### [PROBLEM REQUIREMENTS]
Extract every one of the entries below, reproducing each line verbatim.
Start AVAILABLE RECORDS
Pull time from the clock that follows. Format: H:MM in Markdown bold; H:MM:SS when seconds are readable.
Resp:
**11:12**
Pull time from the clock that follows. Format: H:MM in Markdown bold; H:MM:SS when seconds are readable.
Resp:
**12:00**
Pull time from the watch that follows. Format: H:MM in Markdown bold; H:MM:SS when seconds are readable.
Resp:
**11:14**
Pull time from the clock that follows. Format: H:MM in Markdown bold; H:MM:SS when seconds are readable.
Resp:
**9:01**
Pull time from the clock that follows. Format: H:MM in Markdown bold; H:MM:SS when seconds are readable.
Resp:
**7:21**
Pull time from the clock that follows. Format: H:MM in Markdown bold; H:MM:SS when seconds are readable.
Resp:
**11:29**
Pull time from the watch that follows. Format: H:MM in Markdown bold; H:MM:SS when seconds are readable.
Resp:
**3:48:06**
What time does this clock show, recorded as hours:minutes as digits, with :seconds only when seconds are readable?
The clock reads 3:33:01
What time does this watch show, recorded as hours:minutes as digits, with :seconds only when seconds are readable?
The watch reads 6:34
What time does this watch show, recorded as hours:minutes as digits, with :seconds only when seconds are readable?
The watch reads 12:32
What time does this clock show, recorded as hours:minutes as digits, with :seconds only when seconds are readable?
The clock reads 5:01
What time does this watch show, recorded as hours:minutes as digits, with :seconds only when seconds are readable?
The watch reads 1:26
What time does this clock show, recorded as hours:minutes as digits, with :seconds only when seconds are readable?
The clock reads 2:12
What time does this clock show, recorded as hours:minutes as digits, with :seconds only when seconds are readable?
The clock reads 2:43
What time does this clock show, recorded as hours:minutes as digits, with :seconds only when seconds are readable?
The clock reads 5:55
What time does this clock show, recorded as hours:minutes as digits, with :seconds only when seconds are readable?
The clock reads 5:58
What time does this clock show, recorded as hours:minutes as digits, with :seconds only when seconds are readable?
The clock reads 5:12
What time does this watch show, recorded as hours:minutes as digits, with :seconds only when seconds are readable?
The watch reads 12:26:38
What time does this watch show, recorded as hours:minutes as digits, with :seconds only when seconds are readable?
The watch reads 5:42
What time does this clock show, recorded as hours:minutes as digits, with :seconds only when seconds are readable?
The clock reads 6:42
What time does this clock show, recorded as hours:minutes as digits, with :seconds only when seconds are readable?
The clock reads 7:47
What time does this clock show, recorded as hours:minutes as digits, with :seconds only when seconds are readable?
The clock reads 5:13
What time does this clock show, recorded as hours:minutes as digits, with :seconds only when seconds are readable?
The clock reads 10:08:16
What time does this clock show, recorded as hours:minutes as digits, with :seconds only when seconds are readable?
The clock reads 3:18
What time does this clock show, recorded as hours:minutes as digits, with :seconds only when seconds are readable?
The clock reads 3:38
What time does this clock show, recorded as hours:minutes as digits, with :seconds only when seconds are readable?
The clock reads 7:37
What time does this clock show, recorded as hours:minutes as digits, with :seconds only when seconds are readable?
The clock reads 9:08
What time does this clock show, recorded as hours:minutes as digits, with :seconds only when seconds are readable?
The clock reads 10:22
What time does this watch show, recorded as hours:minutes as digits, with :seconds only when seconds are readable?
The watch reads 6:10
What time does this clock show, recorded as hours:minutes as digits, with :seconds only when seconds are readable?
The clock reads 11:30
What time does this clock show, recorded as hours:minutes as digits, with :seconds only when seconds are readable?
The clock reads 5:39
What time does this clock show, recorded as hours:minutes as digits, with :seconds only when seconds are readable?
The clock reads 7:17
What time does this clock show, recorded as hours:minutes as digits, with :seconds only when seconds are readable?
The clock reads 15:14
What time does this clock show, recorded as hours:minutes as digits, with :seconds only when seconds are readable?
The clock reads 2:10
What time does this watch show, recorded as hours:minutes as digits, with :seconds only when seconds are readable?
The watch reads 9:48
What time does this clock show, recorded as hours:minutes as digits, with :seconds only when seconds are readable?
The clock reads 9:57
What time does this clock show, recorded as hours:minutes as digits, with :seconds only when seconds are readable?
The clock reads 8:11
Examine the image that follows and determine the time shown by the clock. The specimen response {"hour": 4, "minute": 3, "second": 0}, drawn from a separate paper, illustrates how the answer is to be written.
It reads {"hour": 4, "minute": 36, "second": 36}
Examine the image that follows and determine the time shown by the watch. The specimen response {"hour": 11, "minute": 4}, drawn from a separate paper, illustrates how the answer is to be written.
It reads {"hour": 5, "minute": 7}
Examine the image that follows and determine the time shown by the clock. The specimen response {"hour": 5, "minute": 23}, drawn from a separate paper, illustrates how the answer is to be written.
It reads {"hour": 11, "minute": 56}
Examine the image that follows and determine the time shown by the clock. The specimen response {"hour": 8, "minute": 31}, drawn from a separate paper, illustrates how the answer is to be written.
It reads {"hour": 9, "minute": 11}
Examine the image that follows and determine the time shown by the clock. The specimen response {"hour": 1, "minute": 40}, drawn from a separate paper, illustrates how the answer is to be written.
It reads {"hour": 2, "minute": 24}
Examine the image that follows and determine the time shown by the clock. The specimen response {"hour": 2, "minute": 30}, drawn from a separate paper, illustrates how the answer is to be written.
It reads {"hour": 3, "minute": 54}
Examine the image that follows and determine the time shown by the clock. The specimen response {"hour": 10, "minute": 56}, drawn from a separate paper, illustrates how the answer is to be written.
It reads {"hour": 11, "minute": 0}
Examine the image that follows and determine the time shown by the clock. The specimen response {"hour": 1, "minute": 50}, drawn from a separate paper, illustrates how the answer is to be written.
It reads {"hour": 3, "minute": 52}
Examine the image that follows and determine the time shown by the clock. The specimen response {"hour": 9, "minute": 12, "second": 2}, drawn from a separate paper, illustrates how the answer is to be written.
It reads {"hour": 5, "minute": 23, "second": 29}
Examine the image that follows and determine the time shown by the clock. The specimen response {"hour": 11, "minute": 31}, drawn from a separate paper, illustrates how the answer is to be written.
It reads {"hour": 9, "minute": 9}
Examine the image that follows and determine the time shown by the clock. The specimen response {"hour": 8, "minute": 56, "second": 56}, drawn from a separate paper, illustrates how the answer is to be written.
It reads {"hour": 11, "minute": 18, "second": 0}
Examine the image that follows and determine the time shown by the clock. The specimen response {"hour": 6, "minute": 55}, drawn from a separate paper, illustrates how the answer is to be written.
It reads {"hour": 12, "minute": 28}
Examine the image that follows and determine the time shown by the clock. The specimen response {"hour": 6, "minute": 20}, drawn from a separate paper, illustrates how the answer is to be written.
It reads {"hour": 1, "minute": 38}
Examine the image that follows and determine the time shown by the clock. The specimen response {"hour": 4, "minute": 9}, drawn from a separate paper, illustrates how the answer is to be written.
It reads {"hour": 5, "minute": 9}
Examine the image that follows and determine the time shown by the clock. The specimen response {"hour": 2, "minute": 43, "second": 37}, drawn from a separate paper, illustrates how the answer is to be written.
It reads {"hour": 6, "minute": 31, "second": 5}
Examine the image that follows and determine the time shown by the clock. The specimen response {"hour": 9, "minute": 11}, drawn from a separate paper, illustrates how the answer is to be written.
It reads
End AVAILABLE RECORDS
### [ANSWER FOR THIS EXERCISE]
Pull time from the clock that follows. Format: H:MM in Markdown bold; H:MM:SS when seconds are readable.
Resp:
**11:12**
Pull time from the clock that follows. Format: H:MM in Markdown bold; H:MM:SS when seconds are readable.
Resp:
**12:00**
Pull time from the watch that follows. Format: H:MM in Markdown bold; H:MM:SS when seconds are readable.
Resp:
**11:14**
Pull time from the clock that follows. Format: H:MM in Markdown bold; H:MM:SS when seconds are readable.
Resp:
**9:01**
Pull time from the clock that follows. Format: H:MM in Markdown bold; H:MM:SS when seconds are readable.
Resp:
**7:21**
Pull time from the clock that follows. Format: H:MM in Markdown bold; H:MM:SS when seconds are readable.
Resp:
**11:29**
Pull time from the watch that follows. Format: H:MM in Markdown bold; H:MM:SS when seconds are readable.
Resp:
**3:48:06**
What time does this clock show, recorded as hours:minutes as digits, with :seconds only when seconds are readable?
The clock reads 3:33:01
What time does this watch show, recorded as hours:minutes as digits, with :seconds only when seconds are readable?
The watch reads 6:34
What time does this watch show, recorded as hours:minutes as digits, with :seconds only when seconds are readable?
The watch reads 12:32
What time does this clock show, recorded as hours:minutes as digits, with :seconds only when seconds are readable?
The clock reads 5:01
What time does this watch show, recorded as hours:minutes as digits, with :seconds only when seconds are readable?
The watch reads 1:26
What time does this clock show, recorded as hours:minutes as digits, with :seconds only when seconds are readable?
The clock reads 2:12
What time does this clock show, recorded as hours:minutes as digits, with :seconds only when seconds are readable?
The clock reads 2:43
What time does this clock show, recorded as hours:minutes as digits, with :seconds only when seconds are readable?
The clock reads 5:55
What time does this clock show, recorded as hours:minutes as digits, with :seconds only when seconds are readable?
The clock reads 5:58
What time does this clock show, recorded as hours:minutes as digits, with :seconds only when seconds are readable?
The clock reads 5:12
What time does this watch show, recorded as hours:minutes as digits, with :seconds only when seconds are readable?
The watch reads 12:26:38
What time does this watch show, recorded as hours:minutes as digits, with :seconds only when seconds are readable?
The watch reads 5:42
What time does this clock show, recorded as hours:minutes as digits, with :seconds only when seconds are readable?
The clock reads 6:42
What time does this clock show, recorded as hours:minutes as digits, with :seconds only when seconds are readable?
The clock reads 7:47
What time does this clock show, recorded as hours:minutes as digits, with :seconds only when seconds are readable?
The clock reads 5:13
What time does this clock show, recorded as hours:minutes as digits, with :seconds only when seconds are readable?
The clock reads 10:08:16
What time does this clock show, recorded as hours:minutes as digits, with :seconds only when seconds are readable?
The clock reads 3:18
What time does this clock show, recorded as hours:minutes as digits, with :seconds only when seconds are readable?
The clock reads 3:38
What time does this clock show, recorded as hours:minutes as digits, with :seconds only when seconds are readable?
The clock reads 7:37
What time does this clock show, recorded as hours:minutes as digits, with :seconds only when seconds are readable?
The clock reads 9:08
What time does this clock show, recorded as hours:minutes as digits, with :seconds only when seconds are readable?
The clock reads 10:22
What time does this watch show, recorded as hours:minutes as digits, with :seconds only when seconds are readable?
The watch reads 6:10
What time does this clock show, recorded as hours:minutes as digits, with :seconds only when seconds are readable?
The clock reads 11:30
What time does this clock show, recorded as hours:minutes as digits, with :seconds only when seconds are readable?
The clock reads 5:39
What time does this clock show, recorded as hours:minutes as digits, with :seconds only when seconds are readable?
The clock reads 7:17
What time does this clock show, recorded as hours:minutes as digits, with :seconds only when seconds are readable?
The clock reads 15:14
What time does this clock show, recorded as hours:minutes as digits, with :seconds only when seconds are readable?
The clock reads 2:10
What time does this watch show, recorded as hours:minutes as digits, with :seconds only when seconds are readable?
The watch reads 9:48
What time does this clock show, recorded as hours:minutes as digits, with :seconds only when seconds are readable?
The clock reads 9:57
What time does this clock show, recorded as hours:minutes as digits, with :seconds only when seconds are readable?
The clock reads 8:11
Examine the image that follows and determine the time shown by the clock. The specimen response {"hour": 4, "minute": 3, "second": 0}, drawn from a separate paper, illustrates how the answer is to be written.
It reads {"hour": 4, "minute": 36, "second": 36}
Examine the image that follows and determine the time shown by the watch. The specimen response {"hour": 11, "minute": 4}, drawn from a separate paper, illustrates how the answer is to be written.
It reads {"hour": 5, "minute": 7}
Examine the image that follows and determine the time shown by the clock. The specimen response {"hour": 5, "minute": 23}, drawn from a separate paper, illustrates how the answer is to be written.
It reads {"hour": 11, "minute": 56}
Examine the image that follows and determine the time shown by the clock. The specimen response {"hour": 8, "minute": 31}, drawn from a separate paper, illustrates how the answer is to be written.
It reads {"hour": 9, "minute": 11}
Examine the image that follows and determine the time shown by the clock. The specimen response {"hour": 1, "minute": 40}, drawn from a separate paper, illustrates how the answer is to be written.
It reads {"hour": 2, "minute": 24}
Examine the image that follows and determine the time shown by the clock. The specimen response {"hour": 2, "minute": 30}, drawn from a separate paper, illustrates how the answer is to be written.
It reads {"hour": 3, "minute": 54}
Examine the image that follows and determine the time shown by the clock. The specimen response {"hour": 10, "minute": 56}, drawn from a separate paper, illustrates how the answer is to be written.
It reads {"hour": 11, "minute": 0}
Examine the image that follows and determine the time shown by the clock. The specimen response {"hour": 1, "minute": 50}, drawn from a separate paper, illustrates how the answer is to be written.
It reads {"hour": 3, "minute": 52}
Examine the image that follows and determine the time shown by the clock. The specimen response {"hour": 9, "minute": 12, "second": 2}, drawn from a separate paper, illustrates how the answer is to be written.
It reads {"hour": 5, "minute": 23, "second": 29}
Examine the image that follows and determine the time shown by the clock. The specimen response {"hour": 11, "minute": 31}, drawn from a separate paper, illustrates how the answer is to be written.
It reads {"hour": 9, "minute": 9}
Examine the image that follows and determine the time shown by the clock. The specimen response {"hour": 8, "minute": 56, "second": 56}, drawn from a separate paper, illustrates how the answer is to be written.
It reads {"hour": 11, "minute": 18, "second": 0}
Examine the image that follows and determine the time shown by the clock. The specimen response {"hour": 6, "minute": 55}, drawn from a separate paper, illustrates how the answer is to be written.
It reads {"hour": 12, "minute": 28}
Examine the image that follows and determine the time shown by the clock. The specimen response {"hour": 6, "minute": 20}, drawn from a separate paper, illustrates how the answer is to be written.
It reads {"hour": 1, "minute": 38}
Examine the image that follows and determine the time shown by the clock. The specimen response {"hour": 4, "minute": 9}, drawn from a separate paper, illustrates how the answer is to be written.
It reads {"hour": 5, "minute": 9}
Examine the image that follows and determine the time shown by the clock. The specimen response {"hour": 2, "minute": 43, "second": 37}, drawn from a separate paper, illustrates how the answer is to be written.
It reads {"hour": 6, "minute": 31, "second": 5}
Examine the image that follows and determine the time shown by the clock. The specimen response {"hour": 9, "minute": 11}, drawn from a separate paper, illustrates how the answer is to be written.
It reads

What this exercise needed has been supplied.